Quickly expand your capacity: run Python script on Google Cloud
I am currently working on some simulation studies using agent-based models, which can quickly take a very long time to run. Rather than having my system slowed for hours/days, I wanted to find a way to quickly send code into the cloud. This seemed to be a very obvious use of cloud computing, but proved a little less straight-forward than expected. However, some existing solutions got me 80% there — but they still require a fair bit of manual tuning for every script, and as always, the last 20% ended up consuming a fair bit of time. That’s why I want to share a nearly out-of-the-box solution here.

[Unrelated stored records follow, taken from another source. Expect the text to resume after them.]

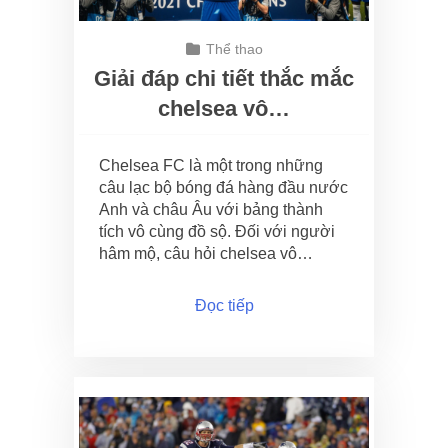
Thể thao
Giải đáp chi tiết thắc mắc
chelsea vô…
Chelsea FC là một trong những
câu lạc bộ bóng đá hàng đầu nước
Anh và châu Âu với bảng thành
tích vô cùng đồ sộ. Đối với người
hâm mộ, câu hỏi chelsea vô…
Đọc tiếp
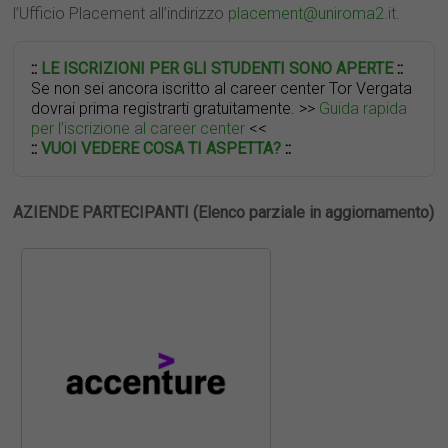
l’Ufficio Placement all’indirizzo
placement@uniroma2.it
.
::
LE ISCRIZIONI PER GLI STUDENTI SONO APERTE
::
Se non sei ancora iscritto al career center Tor Vergata
dovrai prima registrarti gratuitamente. >>
Guida rapida
per l’iscrizione al career center
<<
::
VUOI VEDERE COSA TI ASPETTA?
::
AZIENDE PARTECIPANTI (Elenco parziale in aggiornamento)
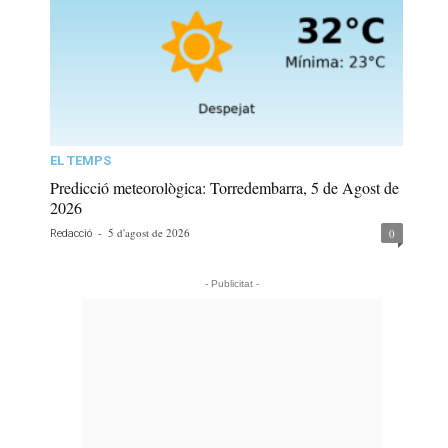
EL TEMPS
Predicció meteorològica: Torredembarra, 5 de Agost de
2026
-
5 d'agost de 2026
0
Redacció
- Publicitat -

Preview — or what pyscript2gce can do
Once the workflow is set up, it takes four steps to get your script to run on Google Cloud and to get your results:
- Paste your code into the template and add commands to save the outputs (and to send email updates, if you like)

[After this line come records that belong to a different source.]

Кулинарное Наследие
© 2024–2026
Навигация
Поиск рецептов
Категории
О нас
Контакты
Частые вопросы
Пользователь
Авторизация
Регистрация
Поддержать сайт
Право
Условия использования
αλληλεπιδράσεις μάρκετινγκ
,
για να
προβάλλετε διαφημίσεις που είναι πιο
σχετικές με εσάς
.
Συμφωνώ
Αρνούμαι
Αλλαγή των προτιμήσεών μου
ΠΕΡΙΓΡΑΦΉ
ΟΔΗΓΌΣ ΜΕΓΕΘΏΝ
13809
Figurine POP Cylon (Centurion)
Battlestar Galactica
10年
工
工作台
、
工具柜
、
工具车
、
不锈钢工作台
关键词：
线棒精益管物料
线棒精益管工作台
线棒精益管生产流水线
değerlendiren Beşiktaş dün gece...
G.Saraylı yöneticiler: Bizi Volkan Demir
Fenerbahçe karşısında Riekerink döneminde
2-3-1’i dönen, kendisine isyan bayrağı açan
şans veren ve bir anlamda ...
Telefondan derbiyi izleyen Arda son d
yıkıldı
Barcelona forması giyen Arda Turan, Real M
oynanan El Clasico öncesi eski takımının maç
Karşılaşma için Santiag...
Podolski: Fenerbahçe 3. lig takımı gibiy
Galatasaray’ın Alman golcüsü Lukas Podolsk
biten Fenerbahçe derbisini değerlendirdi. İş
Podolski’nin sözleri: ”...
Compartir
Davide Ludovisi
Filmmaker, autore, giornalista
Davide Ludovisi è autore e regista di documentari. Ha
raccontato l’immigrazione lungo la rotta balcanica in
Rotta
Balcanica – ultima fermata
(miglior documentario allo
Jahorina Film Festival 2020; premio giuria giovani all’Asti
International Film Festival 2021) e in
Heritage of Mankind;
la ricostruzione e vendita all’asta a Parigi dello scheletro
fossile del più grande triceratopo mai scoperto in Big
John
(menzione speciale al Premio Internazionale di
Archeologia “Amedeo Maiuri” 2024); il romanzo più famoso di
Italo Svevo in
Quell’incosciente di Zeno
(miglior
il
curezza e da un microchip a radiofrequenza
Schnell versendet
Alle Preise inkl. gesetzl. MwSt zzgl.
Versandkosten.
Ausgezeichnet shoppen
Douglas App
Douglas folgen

- Push your code to GitHub (which can be one line if you set up a git lazy shortcut), then wait a moment for Docker image to get built
- Create the virtual machine that runs your code (with a simple command-line command), then wait for the email that tells you that it is done
- Download the output from Google Cloud Storage (again a one-line command)
How to get there
To get this workflow going, you need to fork the Github repo, sign-up to Google Cloud (if you haven’t done so; note that there are fairly generous free trials available), and then follow the step-by-step guide in the Github README.
NB: This is work-in-progress, and highly customisable. I hope it works for you - let me know if you have feedback.